Il est indispensable de recentrer les forces de police et de gendarmerie sur leur cœur de métier à savoir l’ordre public, l’investigation, la lutte contre la criminalité,le renseignement.
Recentrer les policiers et les gendarmes sur leur cœur de métier pose la question des tâches périphériques aujourd’hui affectées aux services de police et aux unités de gendarmerie : protection des sites sensibles, accompagnement des prévenus devant le juge, participation au transport et à la garde de détenus malades, rédaction de procédures toujours plus complexes ou de procurations électorales, contrôles routiers sur autoroute…
Il faut bien sûr simplifier la charge administrative et procédurale (procès-verbal unique, dématérialisation de procédures…), mais aussi mieux impliquer les partenaires des services de sécurité dans une logique de coproduction de sécurité.
Dans l’esprit de la loi de 2007, le rôle du maire et des polices municipales doivent être très fortement accrues
Si la sécurité est un pouvoir régalien de l’État, c’est un pouvoir qu’il a entendu, dès la grande loi communale de 1884, partager avec les maires. Pour assurer efficacement la tranquillité des Français, l’État ne peut pas, l’État ne doit pas agir seul.

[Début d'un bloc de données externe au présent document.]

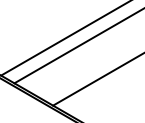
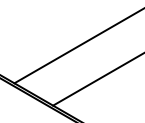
line at (65, 38): present -> none
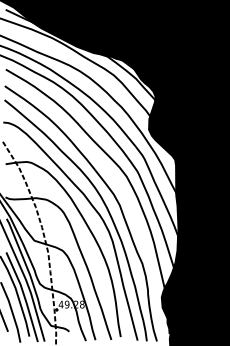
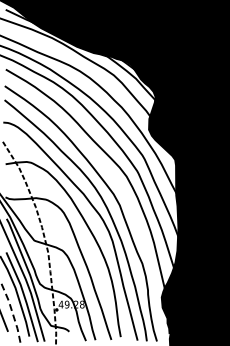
line at (12, 312): solid -> dashed
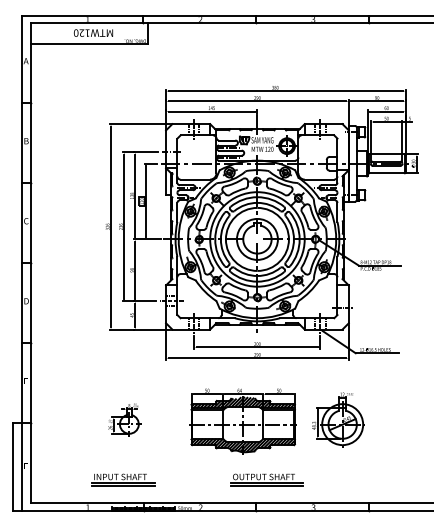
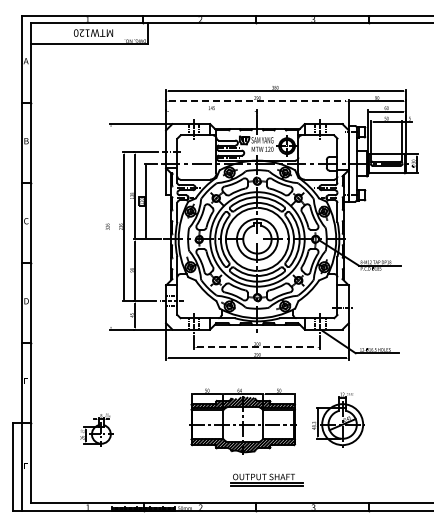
line at (257, 101): solid -> dashed
line at (211, 111): present -> none
line at (111, 226): present -> none
line at (257, 347): solid -> dashed
part at (124, 419) position: (124, 419) -> (96, 429)
part at (123, 479): present -> none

Selon le ministère de l’Intérieur, 4 349 communes employaient en 2012 un total de 19 479 policiers municipaux. La grande majorité des communes ayant une police municipale ne comptent que quelques policiers municipaux ou gardes champêtres (3 619 communes ont une police municipale avec cinq agents maximum) et seulement 13 communes françaises possèdent une police municipale dépassant les 100 agents (par exemple Nice, Marseille, Lyon, Strasbourg). Il n’existe plus que quatre villes de plus de 50 000 habitants sans police municipale (Brest, Le Mans, Saint-Nazaire et Arles).
Les policiers municipaux, pourtant, ne sont pas des fonctionnaires territoriaux comme les autres. Ils sont« l’un des trois piliers qui protègent les fondements de notre République ».
Nous proposons d’étendre leurs compétences tant administratives que judiciaires. Il paraît nécessaire de leur donner accès à des fichiers de police comme le FPR (fichiers des personnes recherchées),d’étendre leurs compétences judiciaires sous le contrôle du procureur (vérification d’identité et contrôle d’identité, audition libre pour traiter l’infra pénal). C’est une étape indispensable.
En vertu de la loi du 5 mars 2007 sur la prévention de la délinquance, le maire « anime » cette politique sur le territoire de sa commune et « coordonne » sa mise en œuvre sous réserve toutefois des compétences du préfet, de l’autorité judiciaire et des autres collectivités publiques.